Provided entries: Begin

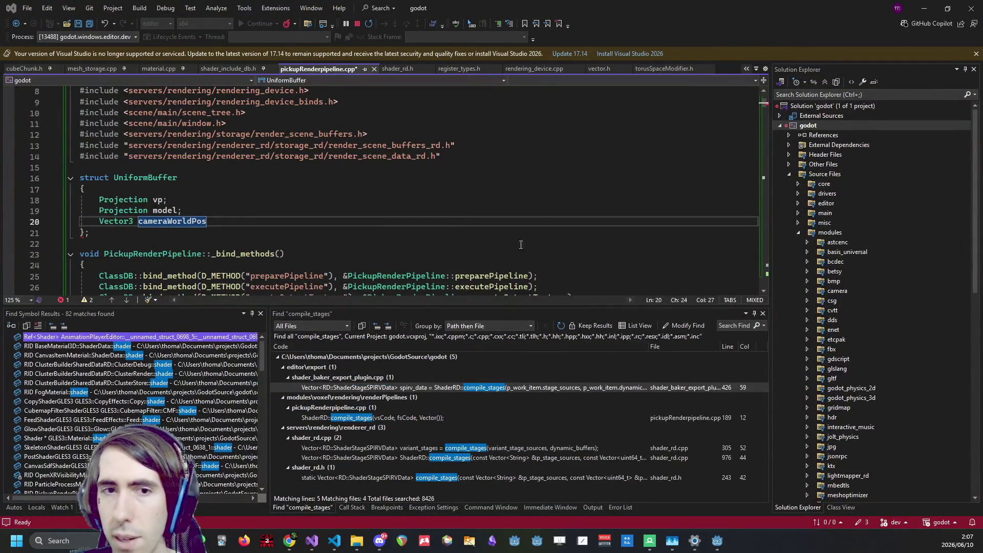
click(234, 221)
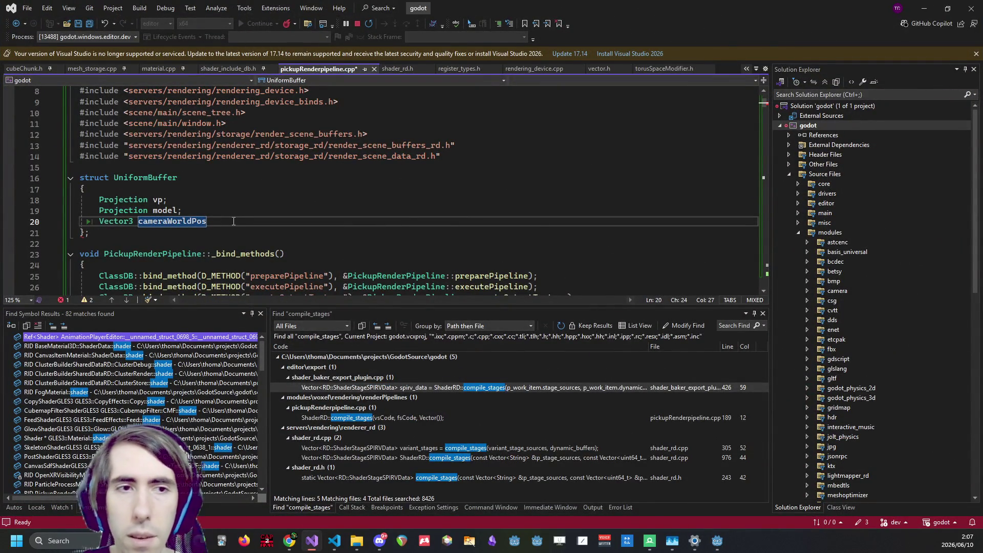
Add a 'Vector3 nbCubes;' field after cameraWorldPos in UniformBuffer
text(;)
key(Return)
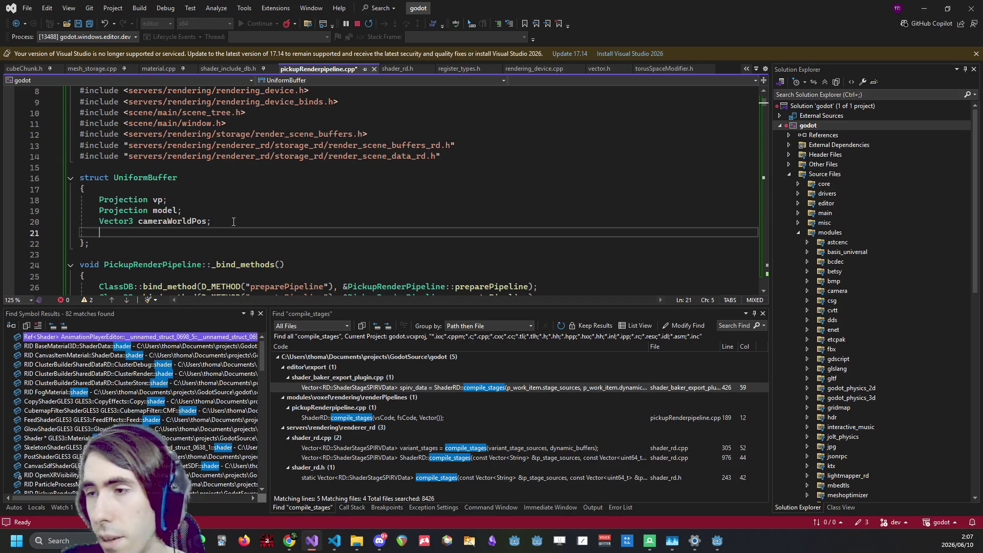
text(vec3 nbCubes;)
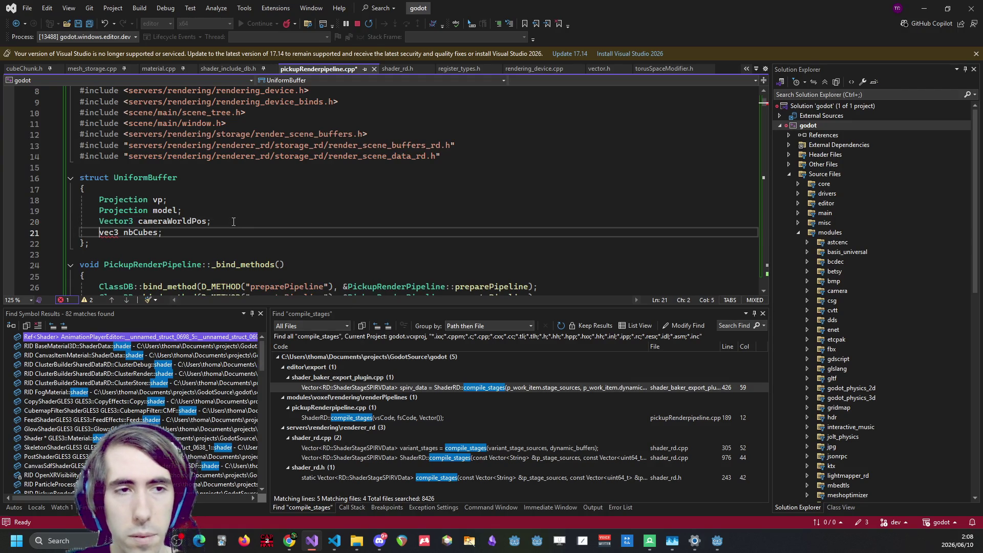
key(ctrl+shift+Left)
key(Left)
key(ctrl+BackSpace)
text(Vector3)
Add 'float bigRadius;' and 'float smallRadius;' fields and save the file
key(End)
key(Return)
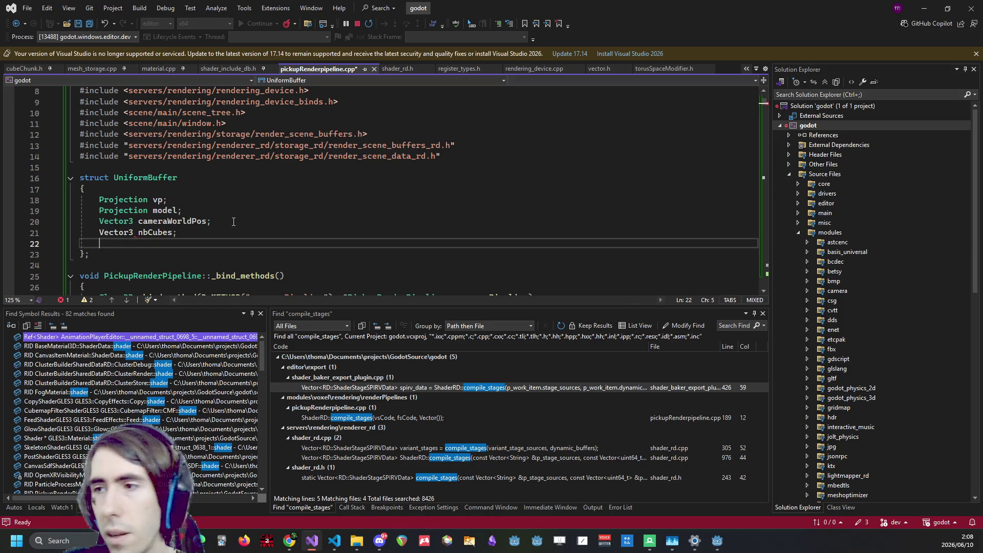
text(float biG)
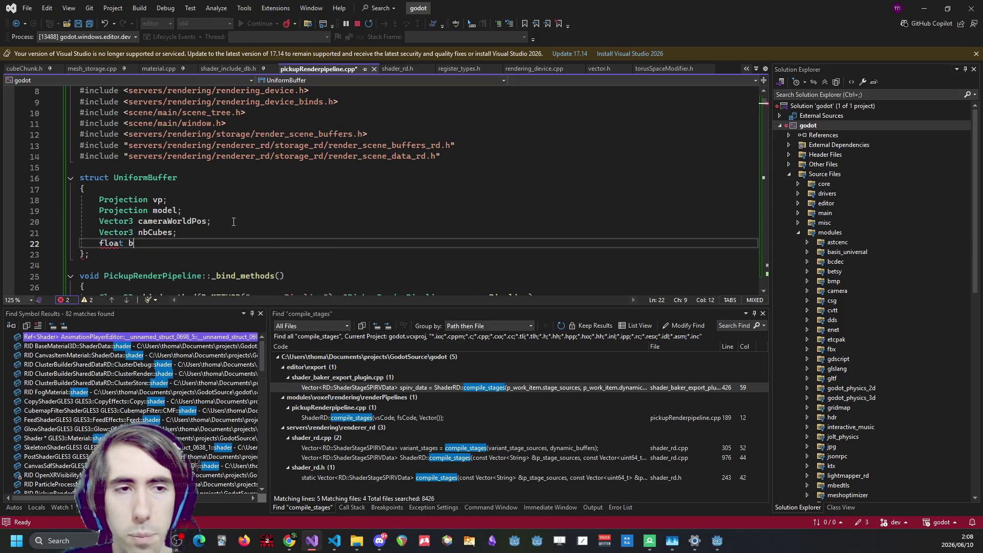
key(BackSpace)
text(gRadius;)
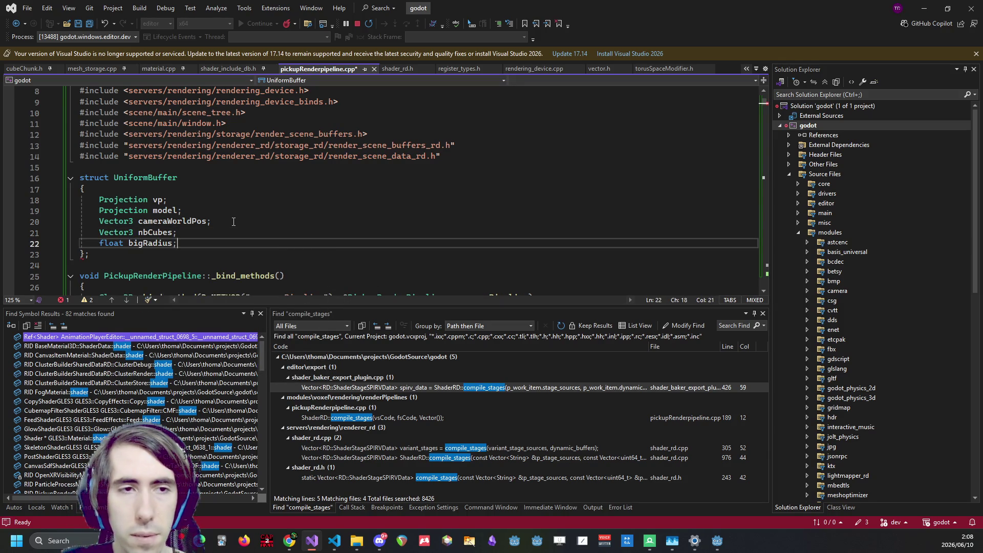
key(Return)
text(float smallRadius;)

Provided entries: End

** To do **
Give only the number of lines in the entries above that hold the string "smallRadius".

** Response area **
2